Adcock Ingram, majority-owned by industrial conglomerate Bidvest, is valued by the market at R6.98 billion. It owns a number of well-known brands, including Panado, Bioplus, Compral and Corenza C.

The pandemic did not impact operations, given its position as an essential service provider. But, it says, ‘as the pandemic increased in both magnitude and duration, the group has experienced conditions associated with a general economic downturn, including significant cost-push due to rand weakness, global supply chain disruptions, and declines in demand for certain categories of medicine and products, and consumer discretionary spending’.

In the year to end-June 2020, it reported revenue of R7.3 billion, with the largest contributors its over-the-counter, prescription and hospital units. In May, it acquired Plush Professional Leather Care for R323 million ‘in line with the group’s strategy to expand into less-regulated segments of the market, including home care’.

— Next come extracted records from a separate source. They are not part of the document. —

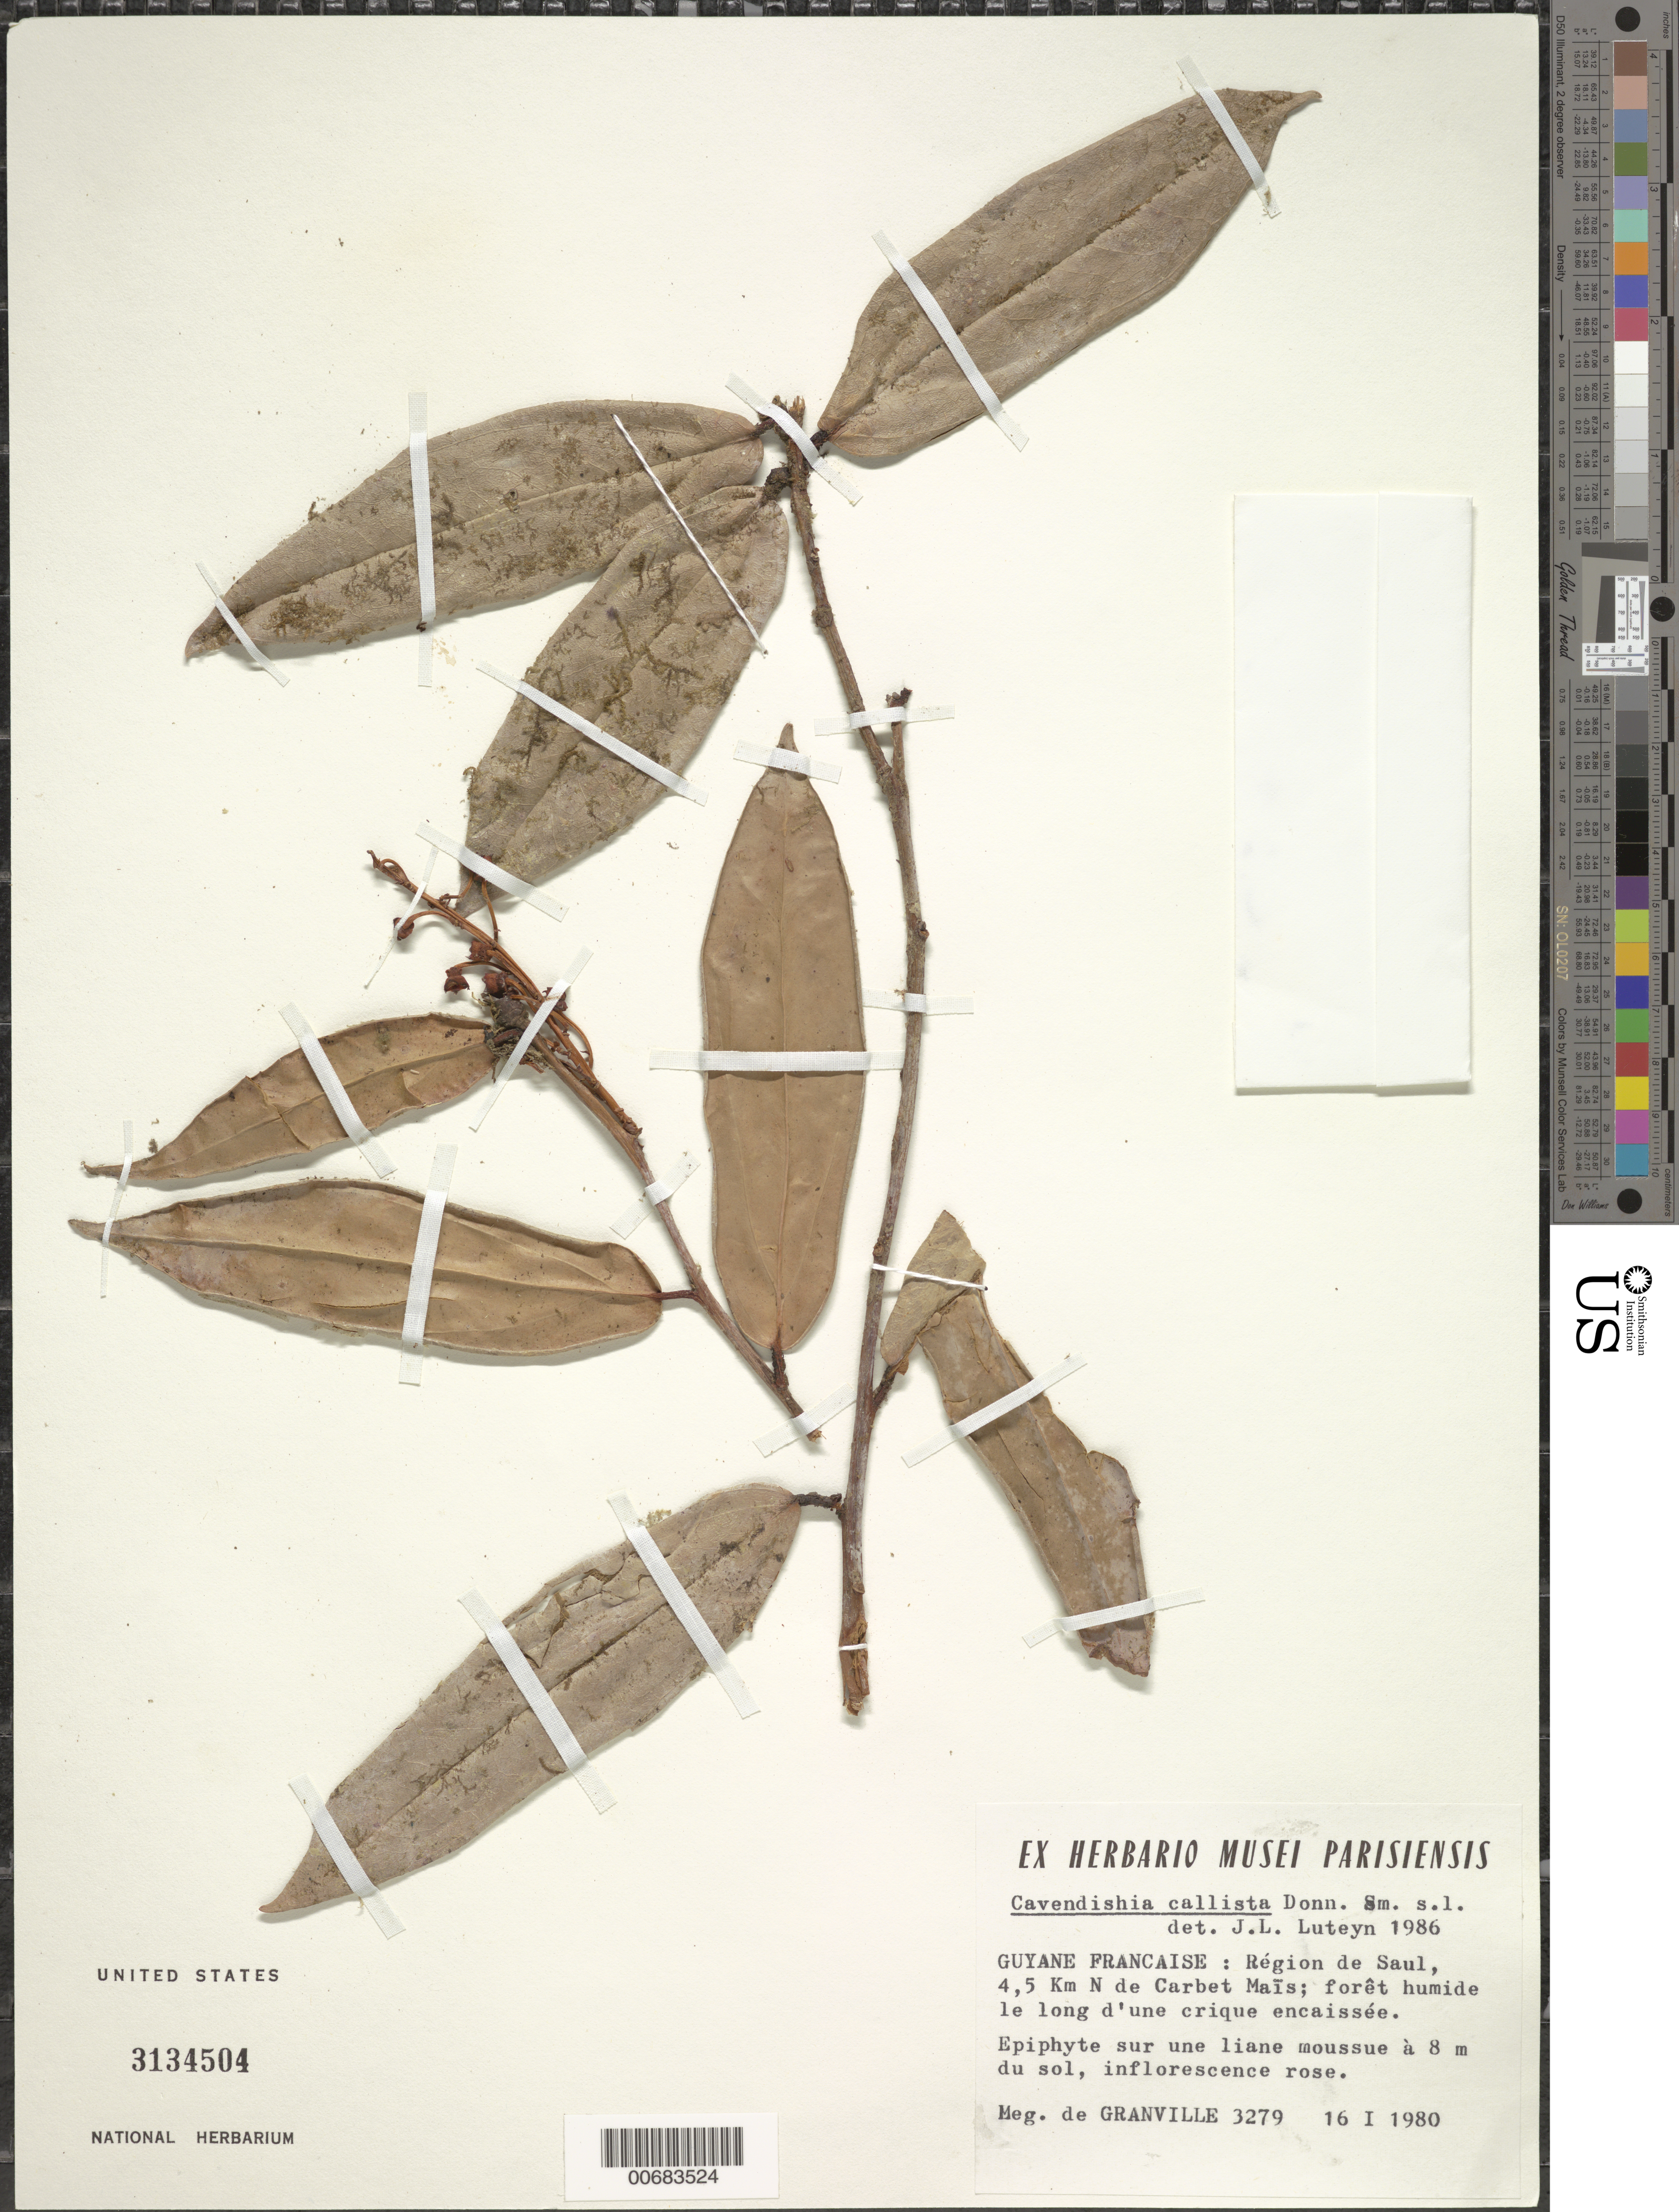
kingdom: Plantae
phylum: Tracheophyta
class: Magnoliopsida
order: Ericales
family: Ericaceae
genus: Cavendishia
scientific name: Cavendishia callista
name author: Donn. Sm.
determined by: Luteyn, J. L.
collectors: J.-J. de Granville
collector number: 3279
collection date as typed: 16-Jan-80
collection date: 1980-01-16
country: French Guiana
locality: Saül, 4.5 km N de Carbet Maïs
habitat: Forêt humide le long d'une crique encaissée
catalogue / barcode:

Ascendis Health, which has a market cap of R303.5 million, listed in 2013 and quickly assembled a portfolio of businesses that operate in the broader pharmaceutical and healthcare space. In recent years, new management has refocused the group and begun an asset-disposal programme to ‘restore the stability’ of its balance sheet. It has three main business units, namely pharma, consumer health and medical. Revenue for the year ended June was nearly R7 billion.

The smaller Nutritional Holdings, with a market cap of R137.4 million has interests in the manufacture, marketing and distribution of staple dry-foods, while Go Life International is a Mauritian-headquartered ‘life-sciences group’. It is has a market cap of R54 million.

According to McCurrie, pharmaceutical companies may have been less affected by regulation than hospital groups, because of the single exit price dispensation in SA (which sets the price of medicines), but that margins are tightly controlled. This has seen pharmaceutical groups move to adjacent categories (from over-the-counter) where there is much less legislation.

The uncertainty over government’s National Health Insurance scheme remains. However, says McCurrie, this is ‘not a factor today in the companies’ share prices. NHI is a long way into the future – and that was before COVID-19’.